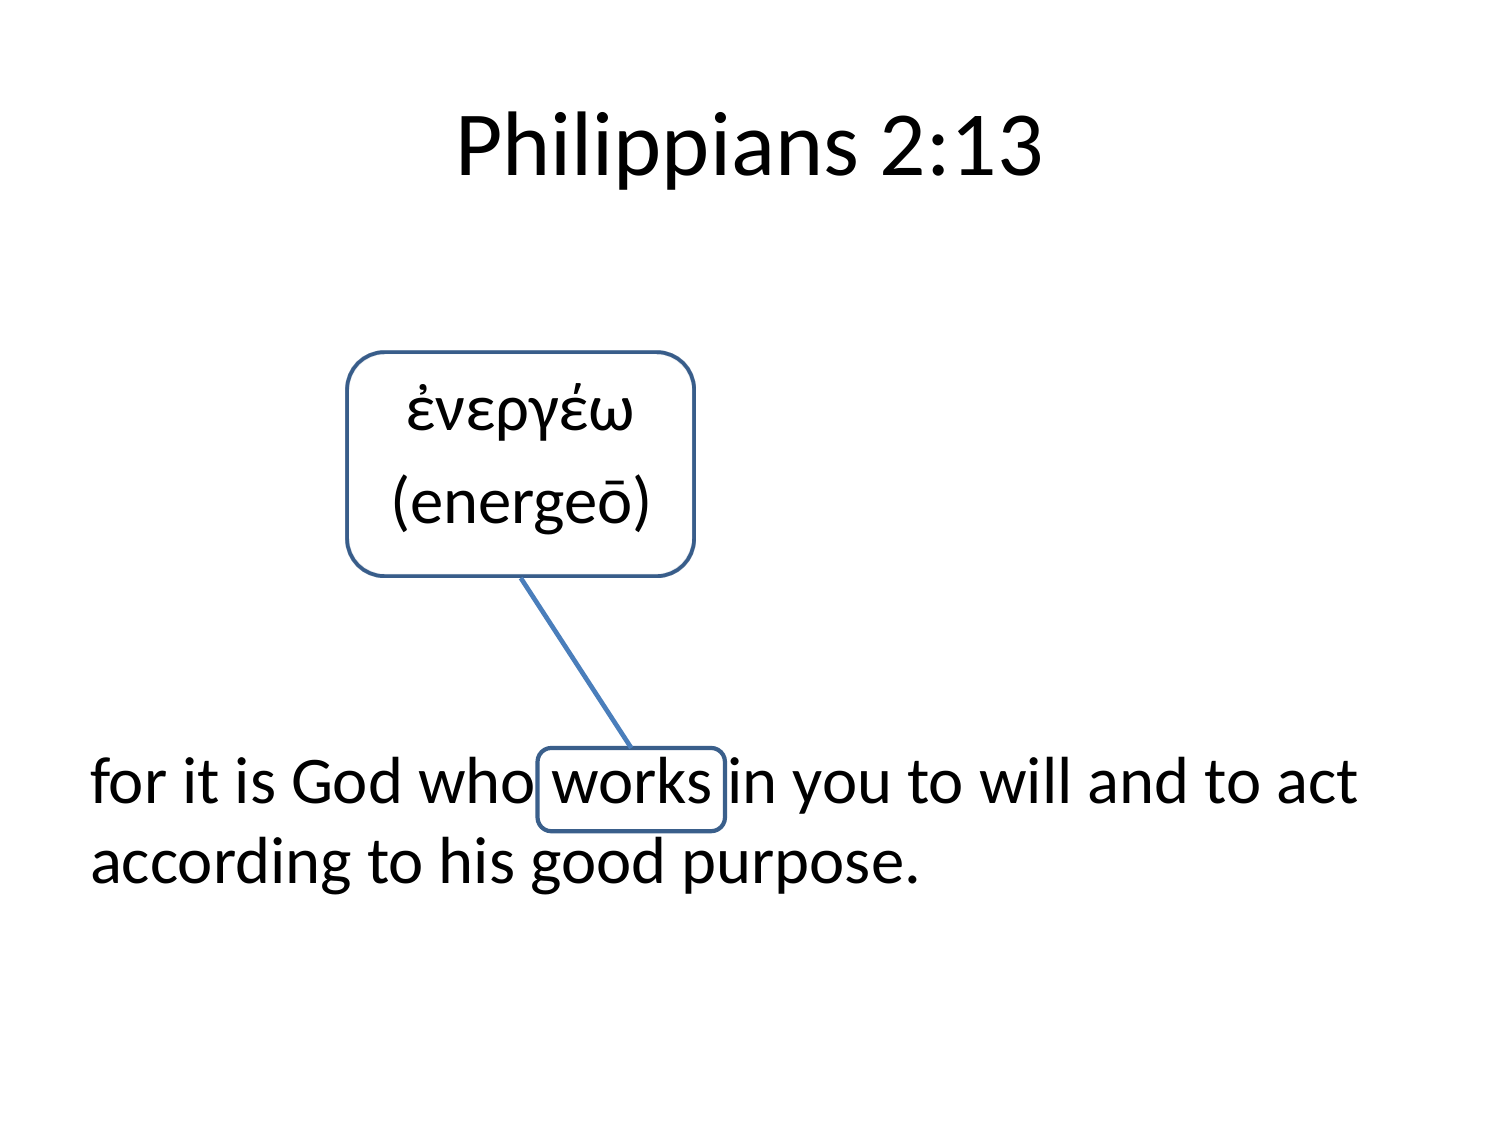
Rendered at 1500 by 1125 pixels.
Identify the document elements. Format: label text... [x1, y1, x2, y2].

list ἐνεργέω (energeō) for it is God who works in you to will and to act according to his good purpose. [75, 262, 1425, 1005]
title Philippians 2:13 [75, 45, 1425, 233]
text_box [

_JOB_.
Write the lines out again exactly, beginning at the line that contains "Identify the document" and stopping only at the final line of the listing above.

_RESPONSE BOX_.
Identify the document elements. Format: label text... [x1, y1, x2, y2].

list ἐνεργέω (energeō) for it is God who works in you to will and to act according to his good purpose. [75, 262, 1425, 1005]
title Philippians 2:13 [75, 45, 1425, 233]
text_box [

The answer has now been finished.